The way mathematics develops is mostly determined by an internal dynamic, the imagination of the mathematician. It does every now and then draw upon natural sciences for inspiration, but even when that happens, the new mathematics that is born takes on a life of its own and often charts a path that has little relevance to its origins: the mathematician's imagination takes over.

Raghunathan peppered this part of the talk with interesting episodes from the history of mathematics. Here's one of them:

It would appear that great mathematicians tend to set greater store by mathematics that is concerned with its own constructs rather than mathematics that enlists itself into the service of other disciplines. ... When admonished by Joseph Fourier, a major figure of eighteenth century mathematics for pursuing useless mathematics, his greater contemporary Carl Gustav Jacobi responded with “A savant like Fourier ought to know that the sole end of science is the glory of the human mind and under that title, a question about numbers is worth as much as a question about the system of the world”.

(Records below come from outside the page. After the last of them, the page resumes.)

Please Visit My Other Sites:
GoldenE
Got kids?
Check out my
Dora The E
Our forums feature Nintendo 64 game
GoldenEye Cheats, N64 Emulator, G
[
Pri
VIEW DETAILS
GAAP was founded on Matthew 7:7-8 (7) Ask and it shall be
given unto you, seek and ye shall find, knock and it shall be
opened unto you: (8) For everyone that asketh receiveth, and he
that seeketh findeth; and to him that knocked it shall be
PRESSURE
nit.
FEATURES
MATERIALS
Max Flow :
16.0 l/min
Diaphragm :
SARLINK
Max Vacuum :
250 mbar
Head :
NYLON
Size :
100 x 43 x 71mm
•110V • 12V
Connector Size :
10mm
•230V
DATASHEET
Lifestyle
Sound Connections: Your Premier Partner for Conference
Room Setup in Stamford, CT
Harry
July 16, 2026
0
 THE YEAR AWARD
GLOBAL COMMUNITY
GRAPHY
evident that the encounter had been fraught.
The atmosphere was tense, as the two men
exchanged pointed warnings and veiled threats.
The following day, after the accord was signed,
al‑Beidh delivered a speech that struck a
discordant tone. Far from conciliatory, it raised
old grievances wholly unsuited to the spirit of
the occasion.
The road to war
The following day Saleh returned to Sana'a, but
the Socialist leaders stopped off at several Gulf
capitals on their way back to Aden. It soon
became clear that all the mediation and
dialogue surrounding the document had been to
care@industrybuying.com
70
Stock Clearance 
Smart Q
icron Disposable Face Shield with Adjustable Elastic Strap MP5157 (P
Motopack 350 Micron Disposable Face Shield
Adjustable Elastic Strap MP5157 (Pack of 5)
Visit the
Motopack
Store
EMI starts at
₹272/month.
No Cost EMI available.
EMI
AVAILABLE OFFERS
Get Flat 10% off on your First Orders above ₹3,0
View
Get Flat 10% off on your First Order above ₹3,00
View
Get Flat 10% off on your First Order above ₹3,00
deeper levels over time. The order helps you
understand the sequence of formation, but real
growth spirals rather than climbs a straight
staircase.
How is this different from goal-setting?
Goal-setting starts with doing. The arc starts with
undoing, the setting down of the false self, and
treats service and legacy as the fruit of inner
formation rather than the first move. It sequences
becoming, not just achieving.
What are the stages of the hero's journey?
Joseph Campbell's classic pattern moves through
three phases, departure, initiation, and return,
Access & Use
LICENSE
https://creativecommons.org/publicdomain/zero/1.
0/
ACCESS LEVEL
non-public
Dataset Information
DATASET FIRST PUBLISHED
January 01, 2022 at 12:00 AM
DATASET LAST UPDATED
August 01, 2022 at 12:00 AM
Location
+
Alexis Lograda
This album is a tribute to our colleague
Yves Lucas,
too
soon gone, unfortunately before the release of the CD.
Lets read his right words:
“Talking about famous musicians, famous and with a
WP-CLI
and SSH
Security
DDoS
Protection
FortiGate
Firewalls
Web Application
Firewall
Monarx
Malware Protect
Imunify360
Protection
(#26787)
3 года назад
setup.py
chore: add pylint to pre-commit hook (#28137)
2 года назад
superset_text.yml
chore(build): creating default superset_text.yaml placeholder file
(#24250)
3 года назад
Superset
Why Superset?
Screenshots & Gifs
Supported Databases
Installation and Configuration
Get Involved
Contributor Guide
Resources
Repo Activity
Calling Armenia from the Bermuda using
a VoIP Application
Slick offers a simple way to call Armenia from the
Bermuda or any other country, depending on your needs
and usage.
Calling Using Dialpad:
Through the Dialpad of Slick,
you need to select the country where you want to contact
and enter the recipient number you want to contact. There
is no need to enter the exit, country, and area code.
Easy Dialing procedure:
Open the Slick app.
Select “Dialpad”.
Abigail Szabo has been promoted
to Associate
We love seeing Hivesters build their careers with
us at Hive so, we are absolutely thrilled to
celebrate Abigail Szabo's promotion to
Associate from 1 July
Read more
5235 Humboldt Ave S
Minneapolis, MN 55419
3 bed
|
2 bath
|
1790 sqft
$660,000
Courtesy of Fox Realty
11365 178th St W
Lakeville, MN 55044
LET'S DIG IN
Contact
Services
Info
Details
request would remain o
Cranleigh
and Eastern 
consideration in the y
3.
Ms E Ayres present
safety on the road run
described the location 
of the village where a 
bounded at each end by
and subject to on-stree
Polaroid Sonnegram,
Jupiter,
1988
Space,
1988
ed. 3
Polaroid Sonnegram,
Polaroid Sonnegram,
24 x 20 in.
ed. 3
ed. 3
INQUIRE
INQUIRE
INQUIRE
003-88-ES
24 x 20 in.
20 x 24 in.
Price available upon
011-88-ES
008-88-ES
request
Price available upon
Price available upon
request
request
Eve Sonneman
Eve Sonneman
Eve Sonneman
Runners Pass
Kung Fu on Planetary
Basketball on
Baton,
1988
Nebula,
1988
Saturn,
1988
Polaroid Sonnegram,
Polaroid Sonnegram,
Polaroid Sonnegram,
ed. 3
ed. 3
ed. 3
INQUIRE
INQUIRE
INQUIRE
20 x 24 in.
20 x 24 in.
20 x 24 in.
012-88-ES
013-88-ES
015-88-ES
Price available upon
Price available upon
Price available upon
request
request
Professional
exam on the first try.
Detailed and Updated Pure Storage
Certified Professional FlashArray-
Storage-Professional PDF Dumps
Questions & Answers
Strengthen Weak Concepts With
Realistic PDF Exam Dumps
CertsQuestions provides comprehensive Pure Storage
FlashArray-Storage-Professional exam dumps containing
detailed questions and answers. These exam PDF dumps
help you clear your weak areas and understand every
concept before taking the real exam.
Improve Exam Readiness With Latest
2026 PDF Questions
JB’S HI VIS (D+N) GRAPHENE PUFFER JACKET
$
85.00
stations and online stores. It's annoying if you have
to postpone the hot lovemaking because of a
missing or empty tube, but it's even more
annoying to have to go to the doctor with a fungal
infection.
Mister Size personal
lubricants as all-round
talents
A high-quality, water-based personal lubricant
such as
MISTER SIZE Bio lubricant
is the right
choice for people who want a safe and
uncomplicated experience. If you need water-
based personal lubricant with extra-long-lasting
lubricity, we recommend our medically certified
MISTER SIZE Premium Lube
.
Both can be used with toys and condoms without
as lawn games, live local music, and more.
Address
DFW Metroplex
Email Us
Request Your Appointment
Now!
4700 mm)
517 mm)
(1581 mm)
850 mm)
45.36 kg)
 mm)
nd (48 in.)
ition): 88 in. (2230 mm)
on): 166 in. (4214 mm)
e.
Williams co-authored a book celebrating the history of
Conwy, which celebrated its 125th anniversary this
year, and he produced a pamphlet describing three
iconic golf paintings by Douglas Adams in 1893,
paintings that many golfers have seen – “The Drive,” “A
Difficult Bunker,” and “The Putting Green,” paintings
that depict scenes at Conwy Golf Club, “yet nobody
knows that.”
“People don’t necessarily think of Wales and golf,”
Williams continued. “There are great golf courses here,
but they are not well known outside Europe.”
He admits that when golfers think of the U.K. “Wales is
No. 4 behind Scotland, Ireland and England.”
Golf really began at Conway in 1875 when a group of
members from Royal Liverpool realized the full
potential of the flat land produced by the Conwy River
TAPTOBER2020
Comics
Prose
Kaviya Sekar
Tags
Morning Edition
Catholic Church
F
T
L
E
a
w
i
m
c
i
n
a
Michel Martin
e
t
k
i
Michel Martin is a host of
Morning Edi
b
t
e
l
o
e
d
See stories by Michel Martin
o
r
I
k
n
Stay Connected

The second part of his talk was an extended detour into some of the greatest mathematicians who had wide interests and / or led colourful lives. The idea, I believe, was to dispel the stereotype that mathematicians -- with their heads filled with 'cold logic,' as it were -- are socially inept nerds.

Raghunathan then turned to the 'health' of Indian mathematics. He expressed his deep concern about the state of mathematics education -- especially at the school level. He ended with a plea for making teaching an attractive profession for our bright young people.